With regard to pricing, studies up to now have focused on a limited number of key decision makers. However, several stakeholders are likely to change their price settings as a response to AVs: public transport operators, managers of parking facilities, electric network operators and, in the long distance segment, air and rail.

Current models, however, use data representing the current situation, and are ill-equipped to model departures from the status quo. In more general terms, there is an increasing need to understand the fundamental mobility motives of people. Travel surveys that limit themselves to past and current behaviour will become increasingly useless.

Implications for transportation demand management

Changes in transport technology and innovative business model do not emerge in a policy vacuum: we need to understand what type of policies will promote specific solutions. On the other hand, these new technologies and business models also raise new policy issues. For one, shared mobility, in its various forms, can be both a complement and a substitute to transit modes. Where it is a complement, this is because it can be an effective tool to bridge the last and the first mile in a transport chain. For low income households, solving the “last mile” problem can mean a significant change in their access to the labour market. However, if shared mobility turns out to be mainly a substitute for public transit, the move to an increasing use of shared solutions could create a new vicious circle of decreased transit patronage and decreased service levels.
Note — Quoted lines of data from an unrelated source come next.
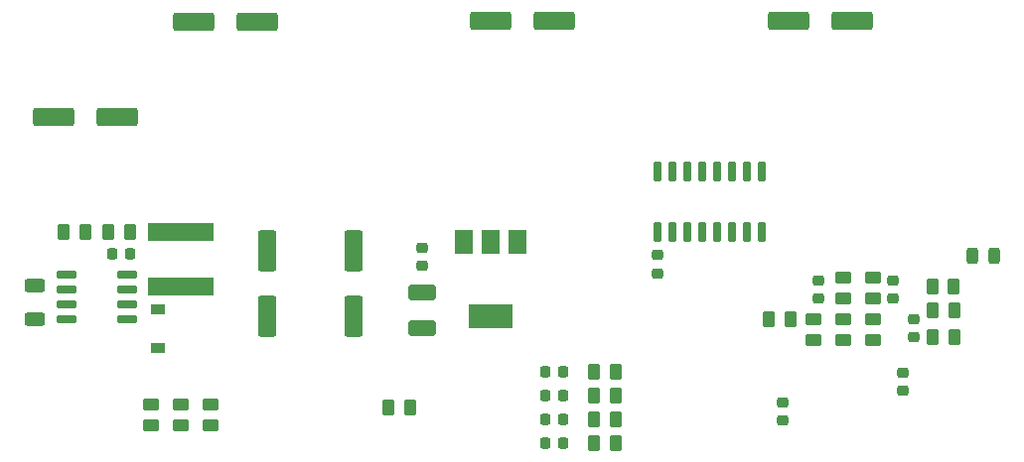
<source format=gbr>
%TF.GenerationSoftware,KiCad,Pcbnew,(6.0.0)*%
%TF.CreationDate,2022-01-02T13:01:26+02:00*%
%TF.ProjectId,shematic,7368656d-6174-4696-932e-6b696361645f,rev?*%
%TF.SameCoordinates,Original*%
%TF.FileFunction,Paste,Top*%
%TF.FilePolarity,Positive*%
%FSLAX46Y46*%
G04 Gerber Fmt 4.6, Leading zero omitted, Abs format (unit mm)*
G04 Created by KiCad (PCBNEW (6.0.0)) date 2022-01-02 13:01:26*
%MOMM*%
%LPD*%
G01*
G04 APERTURE LIST*
G04 Aperture macros list*
%AMRoundRect*
0 Rectangle with rounded corners*
0 $1 Rounding radius*
0 $2 $3 $4 $5 $6 $7 $8 $9 X,Y pos of 4 corners*
0 Add a 4 corners polygon primitive as box body*
4,1,4,$2,$3,$4,$5,$6,$7,$8,$9,$2,$3,0*
0 Add four circle primitives for the rounded corners*
1,1,$1+$1,$2,$3*
1,1,$1+$1,$4,$5*
1,1,$1+$1,$6,$7*
1,1,$1+$1,$8,$9*
0 Add four rect primitives between the rounded corners*
20,1,$1+$1,$2,$3,$4,$5,0*
20,1,$1+$1,$4,$5,$6,$7,0*
20,1,$1+$1,$6,$7,$8,$9,0*
20,1,$1+$1,$8,$9,$2,$3,0*%
G04 Aperture macros list end*
%ADD10RoundRect,0.225000X0.250000X-0.225000X0.250000X0.225000X-0.250000X0.225000X-0.250000X-0.225000X0*%
%ADD11RoundRect,0.250000X-1.500000X-0.550000X1.500000X-0.550000X1.500000X0.550000X-1.500000X0.550000X0*%
%ADD12RoundRect,0.225000X-0.225000X-0.250000X0.225000X-0.250000X0.225000X0.250000X-0.225000X0.250000X0*%
%ADD13RoundRect,0.250000X-0.550000X1.500000X-0.550000X-1.500000X0.550000X-1.500000X0.550000X1.500000X0*%
%ADD14RoundRect,0.225000X-0.250000X0.225000X-0.250000X-0.225000X0.250000X-0.225000X0.250000X0.225000X0*%
%ADD15RoundRect,0.250000X0.925000X-0.412500X0.925000X0.412500X-0.925000X0.412500X-0.925000X-0.412500X0*%
%ADD16RoundRect,0.225000X0.225000X0.250000X-0.225000X0.250000X-0.225000X-0.250000X0.225000X-0.250000X0*%
%ADD17R,1.200000X0.900000*%
%ADD18RoundRect,0.243750X0.243750X0.456250X-0.243750X0.456250X-0.243750X-0.456250X0.243750X-0.456250X0*%
%ADD19R,5.700000X1.600000*%
%ADD20RoundRect,0.250000X0.625000X-0.312500X0.625000X0.312500X-0.625000X0.312500X-0.625000X-0.312500X0*%
%ADD21RoundRect,0.250000X-0.262500X-0.450000X0.262500X-0.450000X0.262500X0.450000X-0.262500X0.450000X0*%
%ADD22RoundRect,0.250000X0.262500X0.450000X-0.262500X0.450000X-0.262500X-0.450000X0.262500X-0.450000X0*%
%ADD23RoundRect,0.250000X0.450000X-0.262500X0.450000X0.262500X-0.450000X0.262500X-0.450000X-0.262500X0*%
%ADD24RoundRect,0.250000X-0.450000X0.262500X-0.450000X-0.262500X0.450000X-0.262500X0.450000X0.262500X0*%
%ADD25RoundRect,0.150000X0.150000X-0.725000X0.150000X0.725000X-0.150000X0.725000X-0.150000X-0.725000X0*%
%ADD26RoundRect,0.150000X0.725000X0.150000X-0.725000X0.150000X-0.725000X-0.150000X0.725000X-0.150000X0*%
%ADD27R,1.500000X2.000000*%
%ADD28R,3.800000X2.000000*%
G04 APERTURE END LIST*
D10*
%TO.C,C3*%
X85217000Y-64148000D03*
X85217000Y-62598000D03*
%TD*%
D11*
%TO.C,C1*%
X33782000Y-50800000D03*
X39182000Y-50800000D03*
%TD*%
D12*
%TO.C,C2*%
X38722000Y-62484000D03*
X40272000Y-62484000D03*
%TD*%
D13*
%TO.C,C4*%
X51943000Y-62218000D03*
X51943000Y-67818000D03*
%TD*%
D14*
%TO.C,C5*%
X65151000Y-61963000D03*
X65151000Y-63513000D03*
%TD*%
D10*
%TO.C,C6*%
X107061000Y-69596000D03*
X107061000Y-68046000D03*
%TD*%
%TO.C,C10*%
X105283000Y-64744000D03*
X105283000Y-66294000D03*
%TD*%
%TO.C,C11*%
X98933000Y-66294000D03*
X98933000Y-64744000D03*
%TD*%
D14*
%TO.C,C12*%
X95885000Y-75184000D03*
X95885000Y-76734000D03*
%TD*%
D15*
%TO.C,C13*%
X65151000Y-68861000D03*
X65151000Y-65786000D03*
%TD*%
D16*
%TO.C,C14*%
X77216000Y-72517000D03*
X75666000Y-72517000D03*
%TD*%
%TO.C,C15*%
X77216000Y-76581000D03*
X75666000Y-76581000D03*
%TD*%
%TO.C,C16*%
X77216000Y-74549000D03*
X75666000Y-74549000D03*
%TD*%
%TO.C,C17*%
X77216000Y-78613000D03*
X75666000Y-78613000D03*
%TD*%
D14*
%TO.C,C18*%
X106172000Y-72631000D03*
X106172000Y-74181000D03*
%TD*%
D17*
%TO.C,D2*%
X42672000Y-67183000D03*
X42672000Y-70483000D03*
%TD*%
D18*
%TO.C,D4*%
X113919000Y-62611000D03*
X112044000Y-62611000D03*
%TD*%
D19*
%TO.C,L1*%
X44577000Y-65279000D03*
X44577000Y-60579000D03*
%TD*%
D20*
%TO.C,R1*%
X32131000Y-68076000D03*
X32131000Y-65151000D03*
%TD*%
D21*
%TO.C,R2*%
X34624000Y-60579000D03*
X36449000Y-60579000D03*
%TD*%
D22*
%TO.C,R3*%
X40259000Y-60579000D03*
X38434000Y-60579000D03*
%TD*%
D21*
%TO.C,R5*%
X108712000Y-69596000D03*
X110537000Y-69596000D03*
%TD*%
D23*
%TO.C,R6*%
X103632000Y-69850000D03*
X103632000Y-68025000D03*
%TD*%
%TO.C,R7*%
X101092000Y-69850000D03*
X101092000Y-68025000D03*
%TD*%
%TO.C,R8*%
X98552000Y-69850000D03*
X98552000Y-68025000D03*
%TD*%
D24*
%TO.C,R9*%
X103632000Y-64469000D03*
X103632000Y-66294000D03*
%TD*%
%TO.C,R10*%
X101092000Y-64492500D03*
X101092000Y-66317500D03*
%TD*%
D21*
%TO.C,R11*%
X94718500Y-68072000D03*
X96543500Y-68072000D03*
%TD*%
%TO.C,R12*%
X108688500Y-67310000D03*
X110513500Y-67310000D03*
%TD*%
%TO.C,R13*%
X108665000Y-65278000D03*
X110490000Y-65278000D03*
%TD*%
%TO.C,R14*%
X79836000Y-72517000D03*
X81661000Y-72517000D03*
%TD*%
%TO.C,R15*%
X79836000Y-76581000D03*
X81661000Y-76581000D03*
%TD*%
%TO.C,R16*%
X79836000Y-74549000D03*
X81661000Y-74549000D03*
%TD*%
%TO.C,R17*%
X79836000Y-78613000D03*
X81661000Y-78613000D03*
%TD*%
%TO.C,R18*%
X62310000Y-75565000D03*
X64135000Y-75565000D03*
%TD*%
D23*
%TO.C,R19*%
X44577000Y-77136000D03*
X44577000Y-75311000D03*
%TD*%
%TO.C,R20*%
X47117000Y-77136000D03*
X47117000Y-75311000D03*
%TD*%
%TO.C,R21*%
X42037000Y-77136000D03*
X42037000Y-75311000D03*
%TD*%
D25*
%TO.C,U1*%
X85217000Y-60614000D03*
X86487000Y-60614000D03*
X87757000Y-60614000D03*
X89027000Y-60614000D03*
X90297000Y-60614000D03*
X91567000Y-60614000D03*
X92837000Y-60614000D03*
X94107000Y-60614000D03*
X94107000Y-55464000D03*
X92837000Y-55464000D03*
X91567000Y-55464000D03*
X90297000Y-55464000D03*
X89027000Y-55464000D03*
X87757000Y-55464000D03*
X86487000Y-55464000D03*
X85217000Y-55464000D03*
%TD*%
D26*
%TO.C,U2*%
X40040000Y-68072000D03*
X40040000Y-66802000D03*
X40040000Y-65532000D03*
X40040000Y-64262000D03*
X34890000Y-64262000D03*
X34890000Y-65532000D03*
X34890000Y-66802000D03*
X34890000Y-68072000D03*
%TD*%
D27*
%TO.C,U3*%
X73293000Y-61493000D03*
D28*
X70993000Y-67793000D03*
D27*
X70993000Y-61493000D03*
X68693000Y-61493000D03*
%TD*%
D11*
%TO.C,C23*%
X70993000Y-42545000D03*
X76393000Y-42545000D03*
%TD*%
%TO.C,C24*%
X96393000Y-42545000D03*
X101793000Y-42545000D03*
%TD*%
%TO.C,C21*%
X45720000Y-42672000D03*
X51120000Y-42672000D03*
%TD*%
D13*
%TO.C,C22*%
X59309000Y-62218000D03*
X59309000Y-67818000D03*
%TD*%
M02*

</source>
Arguably, the most important question in transport policy in the next few years will be whether policies can be designed that harness the strengths of shared mobility solutions to solve the “first/last” mile problem, and thus to promote alternatives to unimodal car mobility. MaaS, integrated ticketing and real-time multi-modal travel information fit into this. Public authorities can also reinforce the complementarity by providing the necessary infrastructure of bike-, ride- and car sharing near important public transport hubs.

With regard to on-demand ride services, some of the controversial elements, such as insurance coverage and driver screening, can be solved through regulation. On-demand services are also having an influence on traditional taxi markets, which are adopting some of their innovations. The issue of data sharing is also important, and there are already concrete examples of public-private cooperation that can lead to mutually beneficial exchanges between the transport authorities and the providers of on-demand services.
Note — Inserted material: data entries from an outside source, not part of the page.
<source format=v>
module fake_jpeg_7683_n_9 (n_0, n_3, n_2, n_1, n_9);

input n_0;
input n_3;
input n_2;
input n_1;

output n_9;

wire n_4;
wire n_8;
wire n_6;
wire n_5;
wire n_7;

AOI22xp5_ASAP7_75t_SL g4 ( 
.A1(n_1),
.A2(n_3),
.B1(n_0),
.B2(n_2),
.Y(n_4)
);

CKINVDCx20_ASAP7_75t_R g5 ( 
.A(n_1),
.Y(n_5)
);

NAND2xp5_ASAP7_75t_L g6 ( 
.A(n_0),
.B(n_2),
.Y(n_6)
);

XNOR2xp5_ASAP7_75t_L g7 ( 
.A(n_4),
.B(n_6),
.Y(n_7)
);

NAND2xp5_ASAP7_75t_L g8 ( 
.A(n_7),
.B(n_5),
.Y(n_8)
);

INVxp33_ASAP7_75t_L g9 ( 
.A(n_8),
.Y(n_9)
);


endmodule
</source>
Electric vehicles are more likely to be a competitive alternative to vehicles with internal combustion engines (ICE) in a shared fleet, as they have a higher acquisition cost but lower operating cost. Public policies such as differentiated road pricing or higher fuel taxation, as well as planning and zoning rules, could promote the uptake of electric mobility. Electric bicycles could become attractive substitutes for “classical” bicycles, especially in cities where the relief and high temperatures make cycling unattractive.

A correct pricing of all transport modes according to their social costs will ensure that society will be able to capture the benefits of these innovations, while avoiding the possible disadvantages.

DRT (demand responsive transport) systems can be used to improve the accessibility of the elderly, the mobility impaired, and those who live in areas with very low population densities. Modern communication technologies could improve the efficiency of DRT or other alternative transit systems by making it easier to share rides from the same origin or to the same destination. These types of shared mobility hold the promise of improving accessibility to jobs, healthcare and schools.